NE student Christopher Mooney said he rarely, if ever, buys from the campus machines. He said he eats a well-balanced breakfast that holds him over for the majority of the day, so he doesn’t have to think about buying from the machines.

“It’s cheaper to buy the food at home and bring it,” he said. “They have mainly unhealthy snacks here, and I already have a problem with my weight. I just don’t need the chips.”

Education Training Research Associates’ Five Ways to Snack Healthy said snacking is helpful with keeping energy up, eating fewer meals throughout the day and maintaining weight. Students need to find healthier alternatives in the vending machines. They can look for lower-fat versions of favorite snacks, but if that is not available, they can go for pretzels, dried fruit or raisins, nuts and diet sodas, the article said.
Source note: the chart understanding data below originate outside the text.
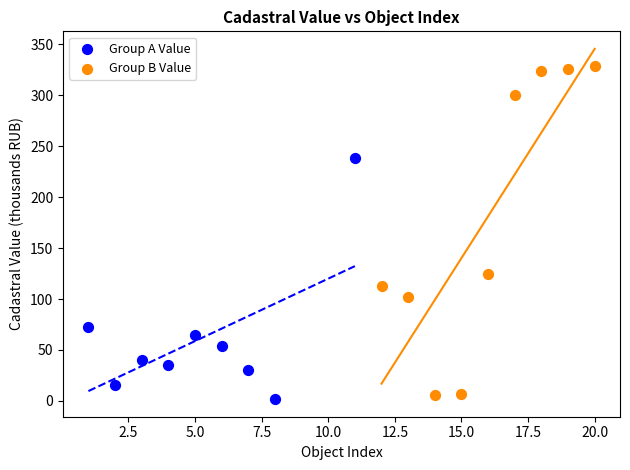

Which series has the widest spread of Y values?

Group B Value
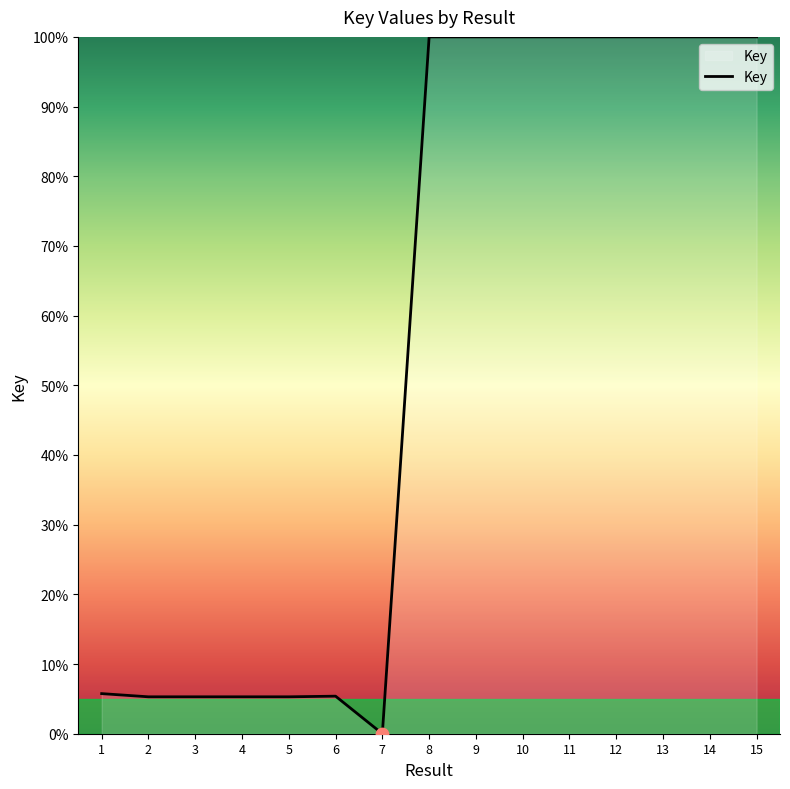

What is the change in value from 7 to 11?

+100.0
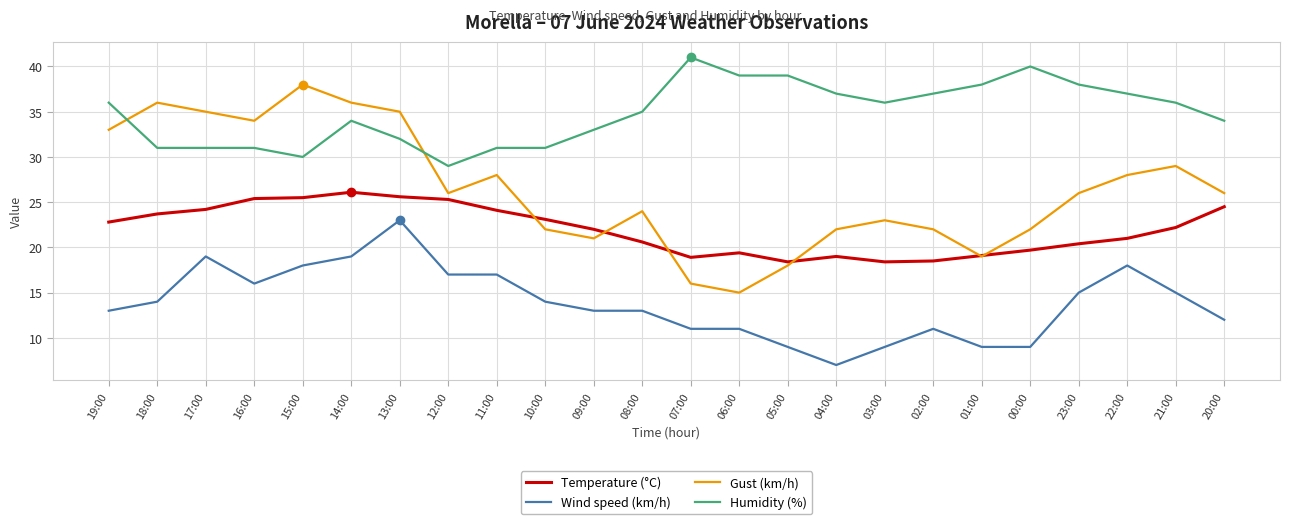

How many series are shown in this chart?

4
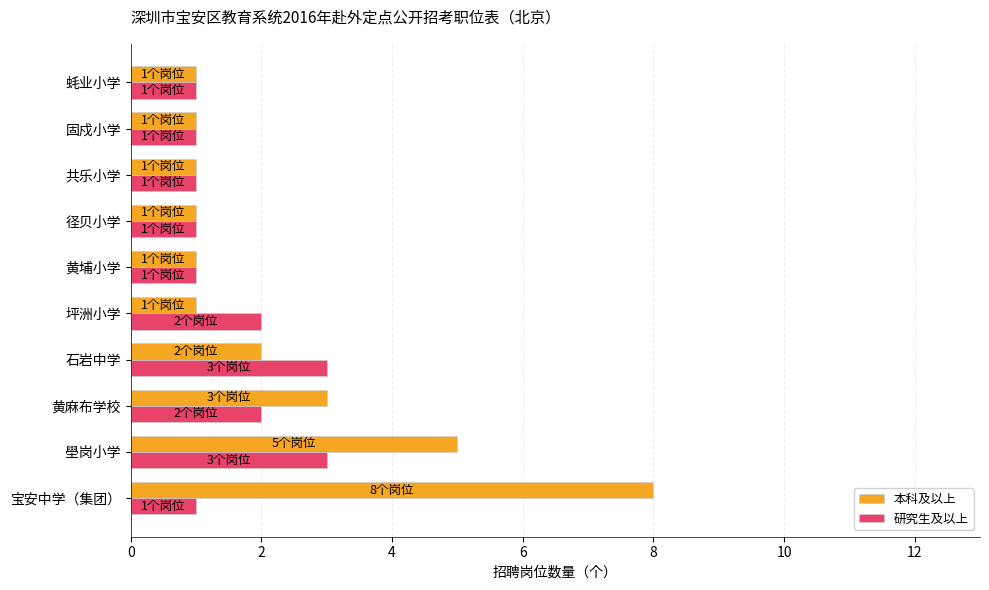

What is the approximate value of 研究生及以上 at 石岩中学?

3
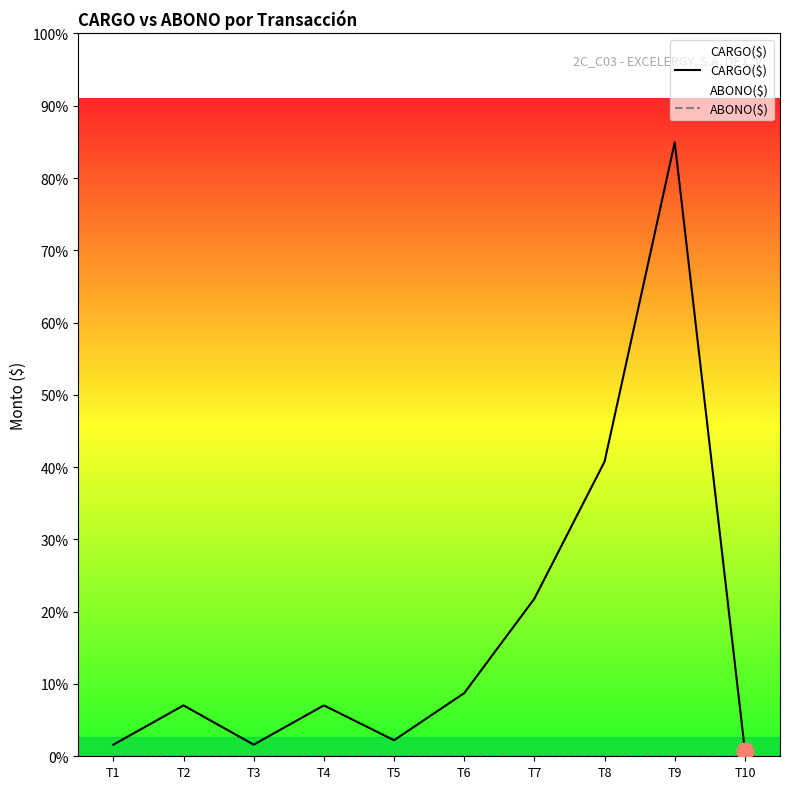

True or false: CARGO($) and ABONO($) intersect in this chart.

False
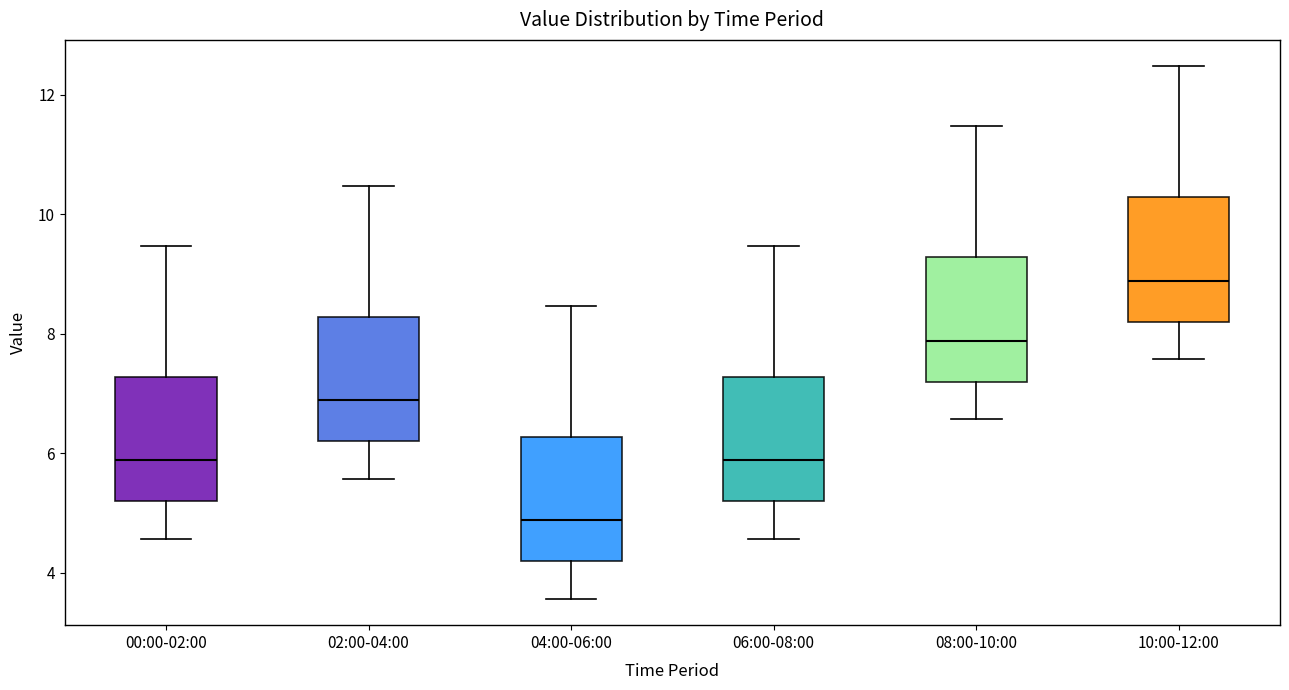

Reading left to right, read every box against the y-axis: the position of its median line, the range the box covers, and the ends of its whiskers. The values are not printed on the chart, so give them approximately, as read against the axis.

00:00-02:00: median 5.8, box 5.2 to 7.2, whiskers 4.6 to 9.4
02:00-04:00: median 6.8, box 6.2 to 8.2, whiskers 5.6 to 10.4
04:00-06:00: median 4.8, box 4.2 to 6.2, whiskers 3.6 to 8.4
06:00-08:00: median 5.8, box 5.2 to 7.2, whiskers 4.6 to 9.4
08:00-10:00: median 7.8, box 7.2 to 9.2, whiskers 6.6 to 11.4
10:00-12:00: median 8.8, box 8.2 to 10.2, whiskers 7.6 to 12.4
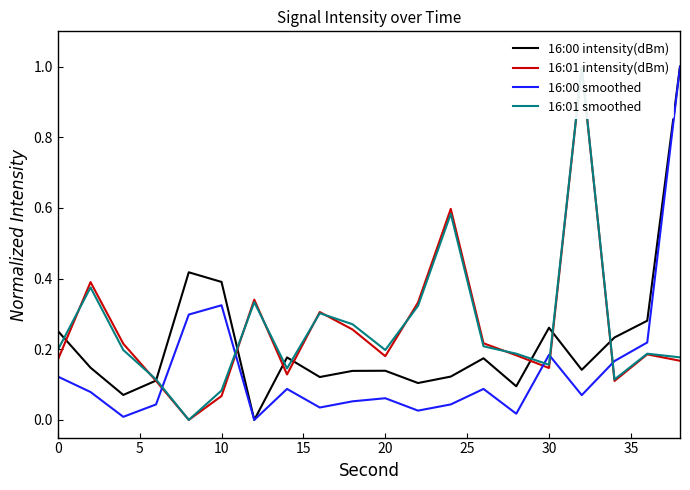

How many interior local peaks does the 16:01 intensity(dBm) series have?

6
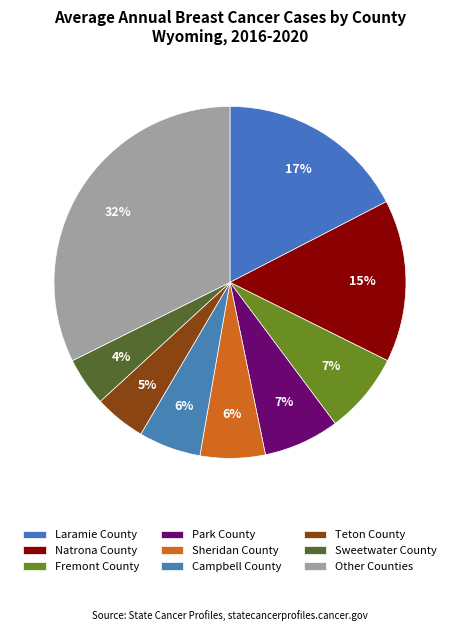

How many segments does this pie chart have?

9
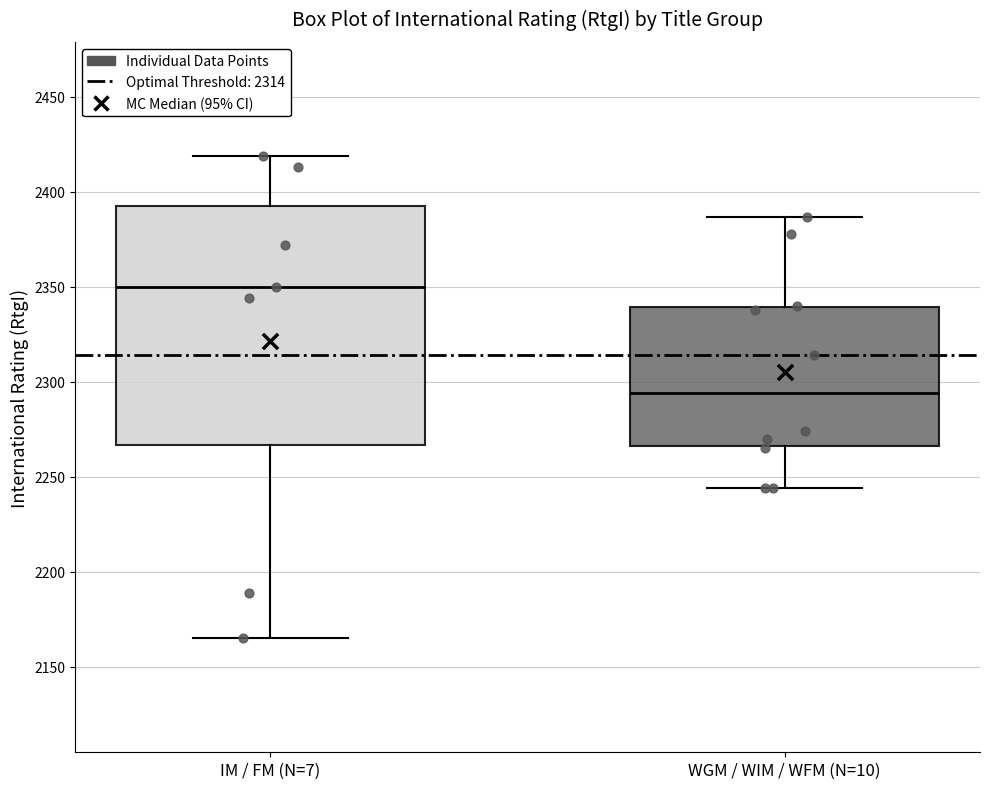

Reading left to right, read every box against the y-axis: the position of its median line, the range the box covers, and the ends of its whiskers. The values are not printed on the chart, so give them approximately, as read against the axis.

IM / FM (N=7): median 2350, box 2265 to 2395, whiskers 2165 to 2420
WGM / WIM / WFM (N=10): median 2295, box 2265 to 2340, whiskers 2245 to 2385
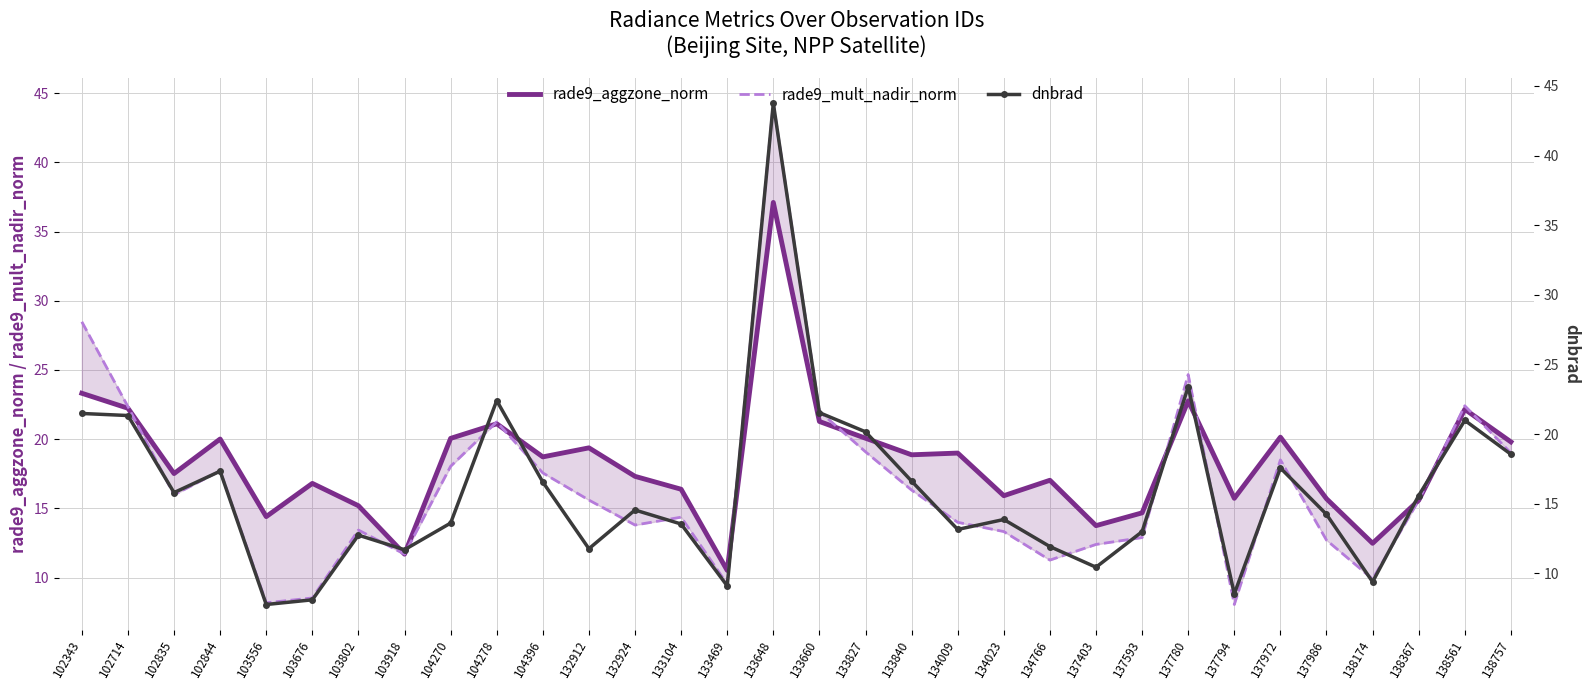

The value of dnbrad at 133648 is 43.8. True or false?

True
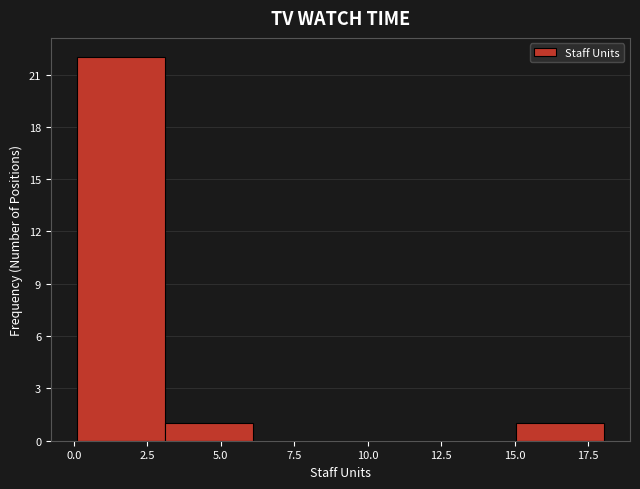

How tall is the bar that spans 3 to 6 on the x-axis? Neither the bar edges nor the heights are printed on the chart, so give them approximately, as read against the axes.

1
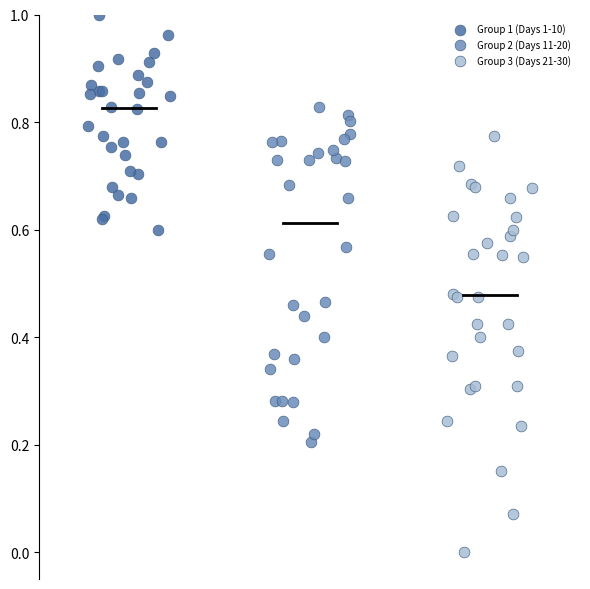

Which series contains the highest Y value?

Group 1 (Days 1-10)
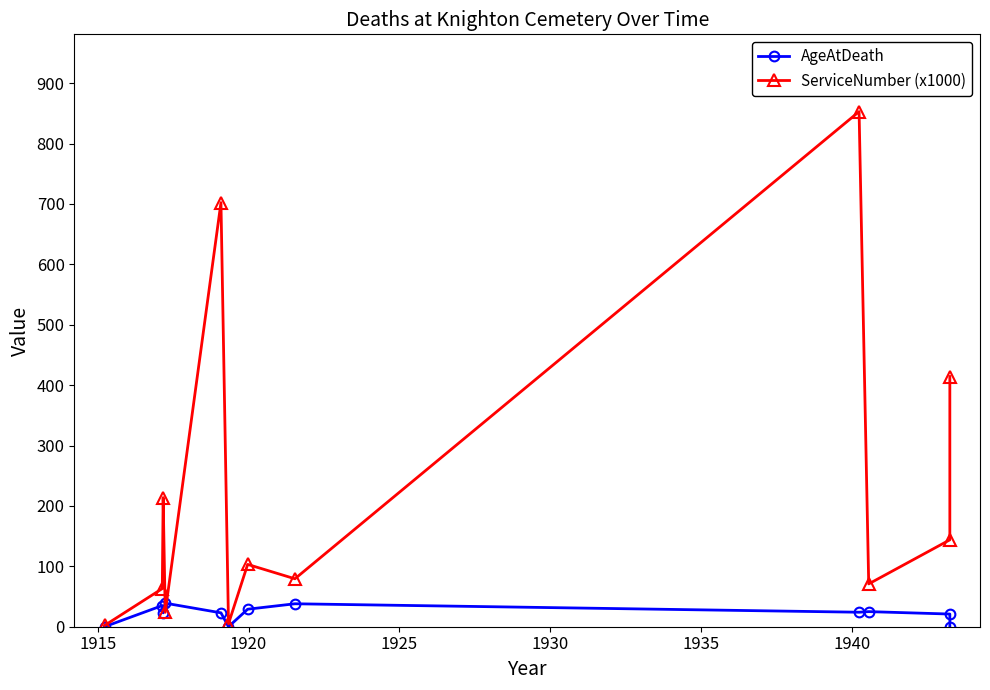

Reading left to right, extract all data points from this chart.

AgeAtDeath: 0.0	35.0	23.0	39.0	23.0	0.0	29.0	38.0	24.0	25.0	21.0	0.0
ServiceNumber (x1000): 2.1	63.2	213.8	23.8	702.3	4.9	103.2	79.4	853.0	70.9	143.9	414.3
“I usually bring my lunch. I don’t like spending that much money,” said NE student Alex Harnack. “Bringing your lunch is a lot cheaper because you go to the vending machines and spend $2-$3. If you bring your own lunch, it could be less than $2 depending on what you bring.”

If students are having difficulty finding healthy alternatives, Lambert said that Student Health 101 is a great online interactive magazine located from a link on the Health and Fitness page of the TCC website. The magazine has good ideas on meal plans and can help guide students toward healthier variations, she said.